There were several jobs to be done when she got back. Mrs Kemp went for her own lunch, and Charity did some filing, opened the second post and sharpened her pencil.
It was half past four before the last patient was ushered out. Charity had prudently made tea and had her own before she took a cup in to the professor. He took it absent-mindedly, merely saying, ‘Bring your notebook in, Charity.’ He looked tired now, and remote.
She sat down quietly while he dictated his letters and requests for X-Rays, barium meals and the like, and then took herself off to her own room and started work on them. There was enough to keep her busy for more than an hour and there was more to come, he had said.
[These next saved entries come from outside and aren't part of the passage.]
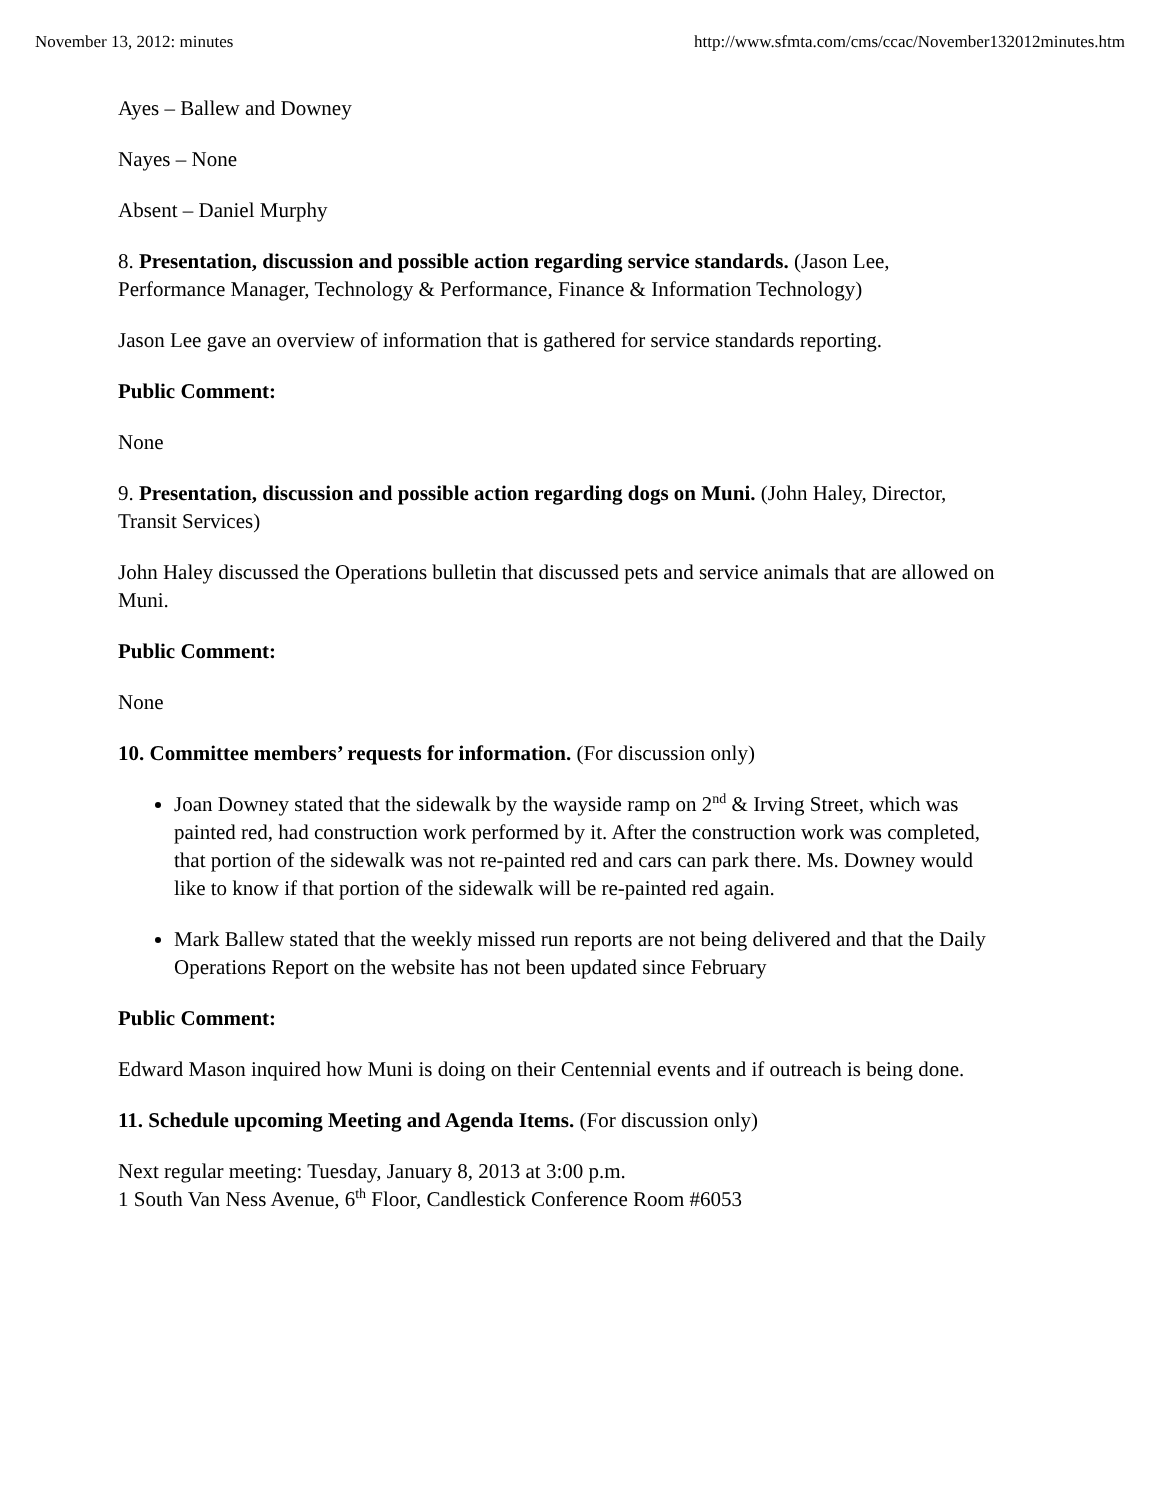November 13, 2012: minutes http://www.sfmta.com/cms/ccac/November132012minutes.htm
Ayes – Ballew and Downey
Nayes – None
Absent – Daniel Murphy
8. Presentation, discussion and possible action regarding service standards. (Jason Lee, Performance Manager, Technology & Performance, Finance & Information Technology)
Jason Lee gave an overview of information that is gathered for service standards reporting.
Public Comment:
None
9. Presentation, discussion and possible action regarding dogs on Muni. (John Haley, Director, Transit Services)
John Haley discussed the Operations bulletin that discussed pets and service animals that are allowed on Muni.
Public Comment:
None
10. Committee members’ requests for information. (For discussion only)
Joan Downey stated that the sidewalk by the wayside ramp on 2<sup>nd</sup> & Irving Street, which was painted red, had construction work performed by it. After the construction work was completed, that portion of the sidewalk was not re-painted red and cars can park there. Ms. Downey would like to know if that portion of the sidewalk will be re-painted red again.
Mark Ballew stated that the weekly missed run reports are not being delivered and that the Daily Operations Report on the website has not been updated since February
Public Comment:
Edward Mason inquired how Muni is doing on their Centennial events and if outreach is being done.
11. Schedule upcoming Meeting and Agenda Items. (For discussion only)
Next regular meeting: Tuesday, January 8, 2013 at 3:00 p.m.
1 South Van Ness Avenue, 6<sup>th</sup> Floor, Candlestick Conference Room #6053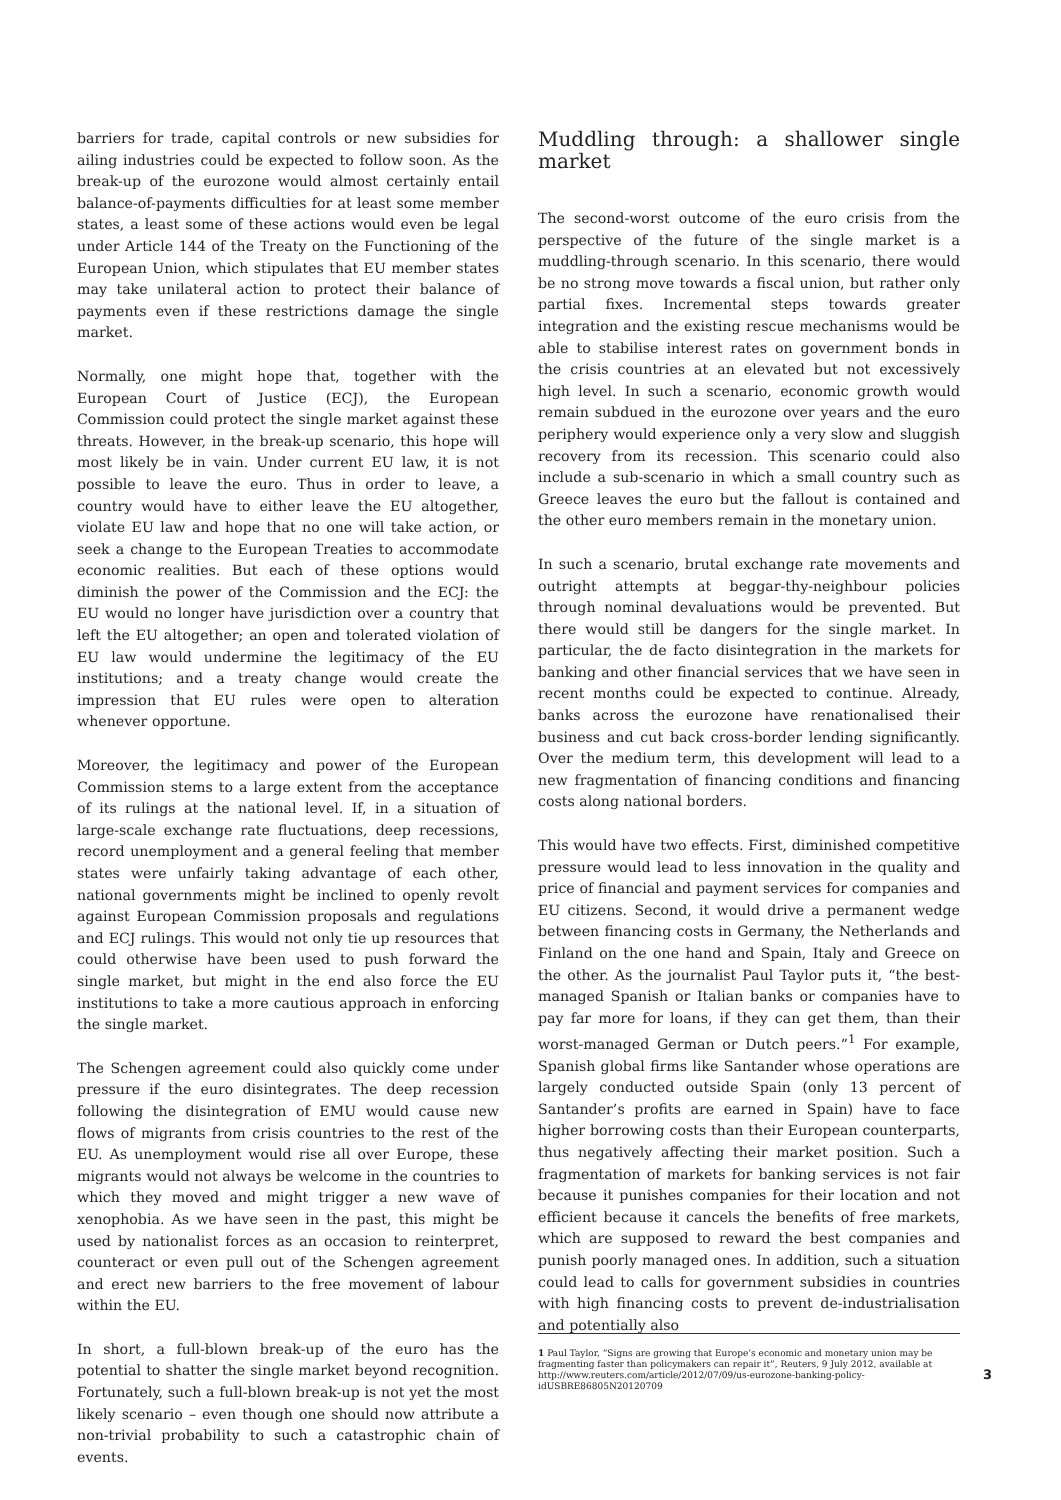barriers for trade, capital controls or new subsidies for ailing industries could be expected to follow soon. As the break-up of the eurozone would almost certainly entail balance-of-payments difficulties for at least some member states, a least some of these actions would even be legal under Article 144 of the Treaty on the Functioning of the European Union, which stipulates that EU member states may take unilateral action to protect their balance of payments even if these restrictions damage the single market.
Normally, one might hope that, together with the European Court of Justice (ECJ), the European Commission could protect the single market against these threats. However, in the break-up scenario, this hope will most likely be in vain. Under current EU law, it is not possible to leave the euro. Thus in order to leave, a country would have to either leave the EU altogether, violate EU law and hope that no one will take action, or seek a change to the European Treaties to accommodate economic realities. But each of these options would diminish the power of the Commission and the ECJ: the EU would no longer have jurisdiction over a country that left the EU altogether; an open and tolerated violation of EU law would undermine the legitimacy of the EU institutions; and a treaty change would create the impression that EU rules were open to alteration whenever opportune.
Moreover, the legitimacy and power of the European Commission stems to a large extent from the acceptance of its rulings at the national level. If, in a situation of large-scale exchange rate fluctuations, deep recessions, record unemployment and a general feeling that member states were unfairly taking advantage of each other, national governments might be inclined to openly revolt against European Commission proposals and regulations and ECJ rulings. This would not only tie up resources that could otherwise have been used to push forward the single market, but might in the end also force the EU institutions to take a more cautious approach in enforcing the single market.
The Schengen agreement could also quickly come under pressure if the euro disintegrates. The deep recession following the disintegration of EMU would cause new flows of migrants from crisis countries to the rest of the EU. As unemployment would rise all over Europe, these migrants would not always be welcome in the countries to which they moved and might trigger a new wave of xenophobia. As we have seen in the past, this might be used by nationalist forces as an occasion to reinterpret, counteract or even pull out of the Schengen agreement and erect new barriers to the free movement of labour within the EU.
In short, a full-blown break-up of the euro has the potential to shatter the single market beyond recognition. Fortunately, such a full-blown break-up is not yet the most likely scenario – even though one should now attribute a non-trivial probability to such a catastrophic chain of events.
Muddling through: a shallower single market
The second-worst outcome of the euro crisis from the perspective of the future of the single market is a muddling-through scenario. In this scenario, there would be no strong move towards a fiscal union, but rather only partial fixes. Incremental steps towards greater integration and the existing rescue mechanisms would be able to stabilise interest rates on government bonds in the crisis countries at an elevated but not excessively high level. In such a scenario, economic growth would remain subdued in the eurozone over years and the euro periphery would experience only a very slow and sluggish recovery from its recession. This scenario could also include a sub-scenario in which a small country such as Greece leaves the euro but the fallout is contained and the other euro members remain in the monetary union.
In such a scenario, brutal exchange rate movements and outright attempts at beggar-thy-neighbour policies through nominal devaluations would be prevented. But there would still be dangers for the single market. In particular, the de facto disintegration in the markets for banking and other financial services that we have seen in recent months could be expected to continue. Already, banks across the eurozone have renationalised their business and cut back cross-border lending significantly. Over the medium term, this development will lead to a new fragmentation of financing conditions and financing costs along national borders.
This would have two effects. First, diminished competitive pressure would lead to less innovation in the quality and price of financial and payment services for companies and EU citizens. Second, it would drive a permanent wedge between financing costs in Germany, the Netherlands and Finland on the one hand and Spain, Italy and Greece on the other. As the journalist Paul Taylor puts it, “the best-managed Spanish or Italian banks or companies have to pay far more for loans, if they can get them, than their worst-managed German or Dutch peers.”<sup>1</sup> For example, Spanish global firms like Santander whose operations are largely conducted outside Spain (only 13 percent of Santander’s profits are earned in Spain) have to face higher borrowing costs than their European counterparts, thus negatively affecting their market position. Such a fragmentation of markets for banking services is not fair because it punishes companies for their location and not efficient because it cancels the benefits of free markets, which are supposed to reward the best companies and punish poorly managed ones. In addition, such a situation could lead to calls for government subsidies in countries with high financing costs to prevent de-industrialisation and potentially also
1 Paul Taylor, “Signs are growing that Europe’s economic and monetary union may be fragmenting faster than policymakers can repair it”, Reuters, 9 July 2012, available at http://www.reuters.com/article/2012/07/09/us-eurozone-banking-policy-idUSBRE86805N20120709
3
He opened her door presently. ‘I’ll be back by seven o’clock.’ He smiled briefly as he went.
She had eaten her sandwich and had a cup of tea, finished her typing and was tidying a cupboard when he came back, exactly when he had said he would. He had changed into another suit and it was richly sombre. He looked handsome, assured and most beautifully turned out, but he also looked tired and, judging by the blandness of his face, was hiding annoyance; but he asked her if she had had something to eat before he sat down to dictate.